THE BALLAD OF WALLIS ISLAND ★★★ (3/4 stars) |
The source of the moolah, not unlike the cause of his still fresh heartache, was a random act of God: he won the lottery, not once, but twice. Charles pays the pair with suitcases filled with pound notes, hers considerably lighter than his. Herb McGwyer (Basden) had spent the decade since the break-up crafting cheesy solo albums while Nell Mortimer (a shabby chic Carey Mulligan) moved to Portland to make small batch chutney and live a quiet life with her husband Michael (Akemnji Ndifornyen), a birder who tags along on in hopes of spotting the puffins that gather on the island’s north side.
Three-time Oscar nominee Mulligan, luminous as always, gets a bit of a short shrift here. This is very much a two-hander about emotionally adrift men rediscovering an inner flame that pretty much extinguished around the time Fleabag was a hit. (Sian Clifford, best known as Fleabag’s sister Claire, is on hand as the island’s lone shopkeeper.)

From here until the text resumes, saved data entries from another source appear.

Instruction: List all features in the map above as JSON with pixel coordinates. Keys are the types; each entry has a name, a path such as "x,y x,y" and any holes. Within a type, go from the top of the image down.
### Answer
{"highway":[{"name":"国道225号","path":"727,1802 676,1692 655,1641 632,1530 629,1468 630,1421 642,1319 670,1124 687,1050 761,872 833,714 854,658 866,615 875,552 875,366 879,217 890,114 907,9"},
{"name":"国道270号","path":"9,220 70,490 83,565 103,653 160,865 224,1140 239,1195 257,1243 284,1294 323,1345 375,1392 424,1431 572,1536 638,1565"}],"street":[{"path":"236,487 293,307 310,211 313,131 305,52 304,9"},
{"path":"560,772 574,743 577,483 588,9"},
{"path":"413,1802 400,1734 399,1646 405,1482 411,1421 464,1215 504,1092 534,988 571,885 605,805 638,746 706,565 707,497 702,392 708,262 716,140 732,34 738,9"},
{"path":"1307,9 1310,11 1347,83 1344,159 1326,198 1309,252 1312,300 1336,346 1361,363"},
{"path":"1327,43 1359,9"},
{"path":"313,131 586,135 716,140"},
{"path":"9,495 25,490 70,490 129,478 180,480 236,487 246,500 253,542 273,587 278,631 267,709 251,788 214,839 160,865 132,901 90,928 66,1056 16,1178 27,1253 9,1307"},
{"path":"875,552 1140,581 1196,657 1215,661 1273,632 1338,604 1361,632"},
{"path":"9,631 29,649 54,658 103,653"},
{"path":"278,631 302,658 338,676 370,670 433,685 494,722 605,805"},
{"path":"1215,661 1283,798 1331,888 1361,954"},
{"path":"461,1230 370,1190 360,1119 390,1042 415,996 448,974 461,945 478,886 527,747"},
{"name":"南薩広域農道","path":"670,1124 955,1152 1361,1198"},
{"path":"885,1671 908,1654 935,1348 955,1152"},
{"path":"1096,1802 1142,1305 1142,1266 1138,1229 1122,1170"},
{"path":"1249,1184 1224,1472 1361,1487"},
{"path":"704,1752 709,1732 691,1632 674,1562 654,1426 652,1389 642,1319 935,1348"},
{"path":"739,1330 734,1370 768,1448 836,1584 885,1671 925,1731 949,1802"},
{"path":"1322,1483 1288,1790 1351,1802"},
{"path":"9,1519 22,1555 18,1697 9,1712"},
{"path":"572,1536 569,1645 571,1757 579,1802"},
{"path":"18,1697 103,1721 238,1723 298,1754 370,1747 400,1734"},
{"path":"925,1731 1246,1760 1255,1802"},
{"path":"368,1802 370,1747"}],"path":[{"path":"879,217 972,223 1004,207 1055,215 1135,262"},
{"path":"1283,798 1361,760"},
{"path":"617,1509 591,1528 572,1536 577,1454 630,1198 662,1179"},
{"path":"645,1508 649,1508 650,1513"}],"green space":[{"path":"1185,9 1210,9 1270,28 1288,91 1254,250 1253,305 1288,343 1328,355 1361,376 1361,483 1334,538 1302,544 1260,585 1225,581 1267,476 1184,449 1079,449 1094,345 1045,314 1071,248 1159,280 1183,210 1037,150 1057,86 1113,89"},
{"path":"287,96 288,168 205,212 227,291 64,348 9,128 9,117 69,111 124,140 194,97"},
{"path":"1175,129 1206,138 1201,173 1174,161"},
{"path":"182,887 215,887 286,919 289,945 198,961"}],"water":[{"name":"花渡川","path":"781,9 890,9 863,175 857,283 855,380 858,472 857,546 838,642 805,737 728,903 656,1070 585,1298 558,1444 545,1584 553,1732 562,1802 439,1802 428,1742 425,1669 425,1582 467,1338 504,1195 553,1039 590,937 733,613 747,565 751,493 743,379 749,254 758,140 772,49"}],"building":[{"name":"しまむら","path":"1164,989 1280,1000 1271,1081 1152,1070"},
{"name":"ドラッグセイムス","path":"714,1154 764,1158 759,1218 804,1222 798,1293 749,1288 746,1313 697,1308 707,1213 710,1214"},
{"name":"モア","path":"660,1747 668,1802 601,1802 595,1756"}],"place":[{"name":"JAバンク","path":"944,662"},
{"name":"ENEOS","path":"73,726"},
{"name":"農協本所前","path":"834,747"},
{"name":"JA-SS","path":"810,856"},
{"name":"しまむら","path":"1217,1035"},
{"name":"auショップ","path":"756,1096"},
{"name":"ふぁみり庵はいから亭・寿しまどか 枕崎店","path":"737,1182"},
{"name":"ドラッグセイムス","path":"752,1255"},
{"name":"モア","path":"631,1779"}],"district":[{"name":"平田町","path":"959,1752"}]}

Both Basden and Key are well up to the challenge, especially Key. Equally overbearing and demure, his Charles is both a dream and a nightmare of a host, a leaking teapot of bad jokes and awkward observations. The comic rhythm he shares with Basden—a very precise iteration of entitled yet aggrieved—is wondrous, like a lo-fi Abbott and Costello.
Basden also supplies the music for the fictitious band, penning over 20 tunes that touchingly, if perhaps furtively, put one in the mind of Nick Drake and Gillian Welch. While these are not exactly tracks that one can imagine inspiring the absurd depth of Charles’ obsession (his collection of McGwyer Mortimer memorabilia includes a lock of Nell’s hair he purchased off the internet), the moments where Key watches them being sung in front of him, the camera focused on his eyes as he traverses the beautiful and painful past they evoke, are deeply moving.
With slightly catchier tunes, The Ballad of Wallis Island would pair nicely with a certain other doleful comedy about an embittered folk act that co-stared Carey Mulligan: the Coen brothers’ 2013 Inside Llewyn Davis. Indeed, you half expect a freezing cold Oscar Isaac to wash ashore holding a cat.
But where that film could never quite shake off its directors’ calculated cynicism, television director James Griffiths (Episodes)—who also helmed The One and Only Herb McGwyer Plays Wallis Island, the Basden and Key 2007 short on which this film was based—leans hard on the story’s tenderness and vulnerability. By and large, the sincerity pays off.
Like the damp, knitted cardigans favored by Charles, this cottage-core musical, while not always comfortable, still manage to keep us warm.